EXCERPT TO READ Start Marker

Last month, under the strain of relief work for the Jewish families driven from the war zone, there died in Warsaw a great poet, Isaac Loeb Peretz, almost unknown to the English reader, if we do not count one volume of his _Tales_, issued by the Jewish Publication Society. His poetry, written in Hebrew and in Yiddish, may be compared to that of Heine in its gracefulness, but it bears in addition the melancholy of Polish skies. His sketches in prose and his dramas are too subtle in their profound symbolism to be appreciated by the Jewish masses, who nevertheless, worship him as one of the few great artists who had not gone over to till strange fields, richer and more remunerative. The Jewish stage in America flourishes on Gordin’s melodramas and on cheap farces; the theatrical managers are too business-like to produce such a high play as Peretz’s _Golden Chain_.

_The St. Patrick’s Affair_

Emma Goldman sent me this letter about the two Italian boys, Abarno and Carbone, who have been found guilty of trying to blow up St. Patrick’s Cathedral: “Our efforts for the Italian victims were in vain. They were found guilty, although every bit of evidence brought out how the provocateur induced, urged the act, bought the material, made the bombs, and placed them in the cathedral. But the judge said that an officer has the right to do all this since he does it not out of criminal intent but ‘out of duty.’ Imagine what sort of sentence the boys will get from this cruel machine! I was in court all day until ten that night. I was near a collapse, so terribly had the day impressed me. At midnight they telephoned to tell me of the verdict. The horror of it all to me is the material which Polgnani chose—two typical proletarian slaves, one a boot black, the other a cobbler, both underdeveloped from malnutrition, irresponsible in their youthful inexperience, like two frightened deer driven at bay. To hear the lawyers refer to them as ‘fools,’ ‘degenerates,’ ‘ignoramuses,’ without a sign of protest on their part, almost drove me crazy. I had to restrain myself from pulling them to their feet to cry out against the cruelty and humiliation of it all. Life is terrible....”

EXCERPT TO READ End Marker
SOURCE DATA Start Marker

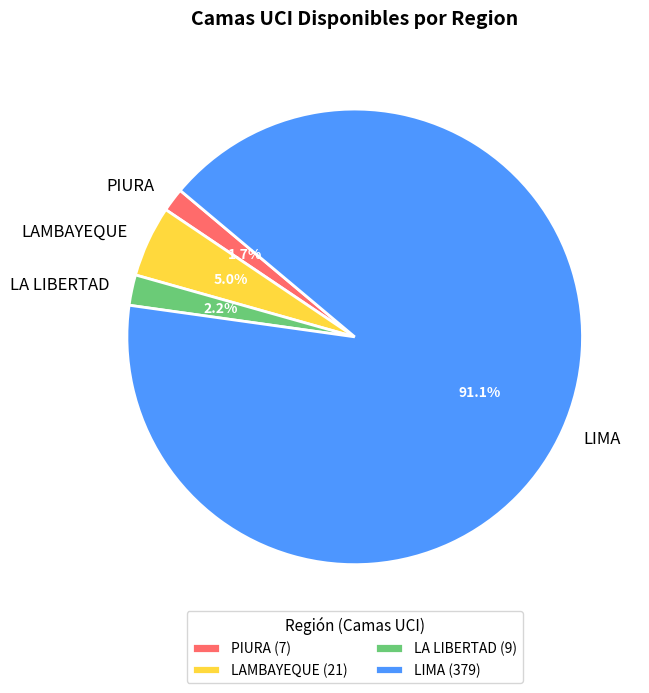

Does LIMA represent more than half of the total?

Yes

SOURCE DATA End Marker

» ACTIONS TO TAKE
(A) In the excerpt about Peretz and the St. Patrick's trial, shorten the paragraph that begins "Last month, under the strain" while keeping its main facts.
(B) According to the excerpt about Peretz and the St. Patrick's trial, what work did the two Italian boys do?
(C) Pick up the excerpt about Peretz and the St. Patrick's trial after its final sentence and keep writing.
The data has no role in this work.

» ANSWERS TO THIS EXERCISE
(A) Isaac Loeb Peretz, a great poet little known to English readers beyond one volume of _Tales_ from the Jewish Publication Society, died last month in Warsaw under the strain of relief work for Jewish families driven from the war zone. His Hebrew and Yiddish poetry has Heine's gracefulness plus the melancholy of Polish skies. His prose sketches and dramas are too subtly symbolic for the Jewish masses, who still worship him as one of the few great artists who did not leave for richer fields. The Jewish stage in America lives on Gordin's melodramas and cheap farces, and its managers are too business-minded to stage a play as high as his _Golden Chain_.

(B) One was a boot black and the other a cobbler.

(C)
_More Censorship_

A book called _Fewer and Better Babies: The Limitation of Offspring by the Prevention of Conception_, by William J. Robinson, has just been published by the Critic and Guide Company of New York. In looking through it I came upon several mysterious blank pages, and then found a foot-note explanation to the effect that the chapters on preventives had been completely eliminated by the censorship: “Not only are we not permitted to mention the safe and harmless methods,” says the poor author; “we cannot even discuss the unsafe and injurious methods.” But it probably won’t be long before Mr. Comstock is suppressed....

The Sermon in the Depths

(_Phosphorescent Gleams of Spiritual Putrefactions_)

BEN HECHT

Since reading the recent translation of Fyodor Dostoevsky’s book which is called _The House of the Dead_[1] I have suffered from a distressing ambition. I would like to go to Russia and there commit some naive atrocity and be sent to a Siberian prison for at least ten years. I have an unpatriotic prejudice and a lack of illusion concerning American criminals or I would commit my atrocity on American soil. They, American criminals, are as a rule a petty lot given to sentimental regrets and griefs and reforms and periodicals. There is nothing which reflects the smugness of a people so much as the manner and temperament of its vice. And the temperament of American vice is more distinctly and monotonously bourgeois than any of its virtues. The American citizen even when about to be hanged is unable to rise above the commonplace reactions “imagined” for his predicament by such authors as belong to the Indiana Society.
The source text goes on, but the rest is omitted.